**ÜBUNGSTEXT:**
„Verkehrswende“ in der Provinz

Was mich an der illegalen Umleitung zwischen Winzeln und Gersbach auch ganz allgemein in den Wahnsinn treibt, sind die Dissonanzen, die sich aus dem Abgleich der tristen verkehrspolitischen Realität hier auf dem Lande unweit der französischen Grenze mit dem (dramatischen) Bild ergeben, welches auch von den „alternativen Medien“ gezeichnet wird. Nämlich dass die medial allgegenwärtige (im Kern jedoch nur in einigen großstädtischen Molochs symbolisch vorangetrieben werdende) „Verkehrswende“ zum baldigen Ende des motorisierten Individualverkehrs führen werde. Es gelingt mir jedoch ob meines siebenjährigen erfolglosen Engagements gegen die offene Diskriminierung des Radverkehrs hier in der hinterwäldlerischen Südwestpfalz nicht, all diese düsteren Szenarien am Ende nicht eben auch nur als Angstmache zu sehen.

Auszüge aus einem Datensatz:
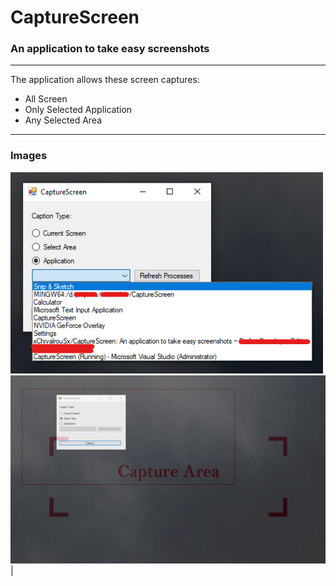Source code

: # CaptureScreen
### An application to take easy screenshots
---
The application allows these screen captures:
* All Screen
* Only Selected Application
* Any Selected Area
---
### Images

<img src="./app-images/capture-screen-01.png" alt="Image - 1" width="500"/> 
<img src="./app-images/capture-screen-00.png" alt="Image - 2" width="1000"/> |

**ARBEITSANWEISUNGEN:**
- a) Kopieren Sie aus dem Text zur Verkehrswende den Abschnitt von „Was mich an“ bis einschließlich „Angstmache zu sehen.“ ohne jede Änderung.
- b) Beantworten Sie anhand des Textes zur Verkehrswende knapp:
(i) Zwischen welchen beiden Orten verläuft die illegale Umleitung?
(ii) Zu welchem Ergebnis werde die „Verkehrswende“ nach dem medial gezeichneten Bild führen?
(iii) Wie viele Jahre dauert das erfolglose Engagement gegen die Diskriminierung des Radverkehrs bereits?
- c) Setzen Sie den Text zur Verkehrswende im Anschluss an seinen letzten Satz fort.

**ERWARTETE ERGEBNISSE:**
- a)
Was mich an der illegalen Umleitung zwischen Winzeln und Gersbach auch ganz allgemein in den Wahnsinn treibt, sind die Dissonanzen, die sich aus dem Abgleich der tristen verkehrspolitischen Realität hier auf dem Lande unweit der französischen Grenze mit dem (dramatischen) Bild ergeben, welches auch von den „alternativen Medien“ gezeichnet wird. Nämlich dass die medial allgegenwärtige (im Kern jedoch nur in einigen großstädtischen Molochs symbolisch vorangetrieben werdende) „Verkehrswende“ zum baldigen Ende des motorisierten Individualverkehrs führen werde. Es gelingt mir jedoch ob meines siebenjährigen erfolglosen Engagements gegen die offene Diskriminierung des Radverkehrs hier in der hinterwäldlerischen Südwestpfalz nicht, all diese düsteren Szenarien am Ende nicht eben auch nur als Angstmache zu sehen.

- b)
(i) Zwischen Winzeln und Gersbach.
(ii) Zum baldigen Ende des motorisierten Individualverkehrs.
(iii) Sieben Jahre.

- c)
Die „Verkehrswende“, so wie sie eben punktuell in einigen Großstädten vor allem in Bezug zum Radverkehr vorangetrieben wird, ist historisch betrachtet sowieso ein weiterer Rückfall in eigentlich längst vergangene, tiefbraune Zeiten. Weil diese „Radverkehrsförderung“ in der Regel eben durch „Radwege“ realisiert werden soll, die letzten Endes jedoch durch die (zwangsweise) „Trennung der Verkehrsarten“ (die bspw. der LBM in seinen Planfeststellungsverfahren auch unverblümt so benennt) dafür sorgt, dass man dem Kfz-Verkehr die lästigen Hindernisse aus dem Weg räumt, damit dieser zügiger vorankommt.

Der Kreisel in Ixheim (Stadteil von Zweibrücken) mag vielleicht auch vielen zu provinziell erscheinen; spiegelt er aber das grundsätzliche (auch in größeren Städten propagierte) System wider, nach welchem zukünftig der motorisierte und nicht motorisierte Verkehr auch innerstädtisch „geführt“ werden soll. Der Kfz-Verkehr hat auch dann Vorfahrt, wenn ihm gar kein Verkehrszeichen jene Vorfahrt gibt.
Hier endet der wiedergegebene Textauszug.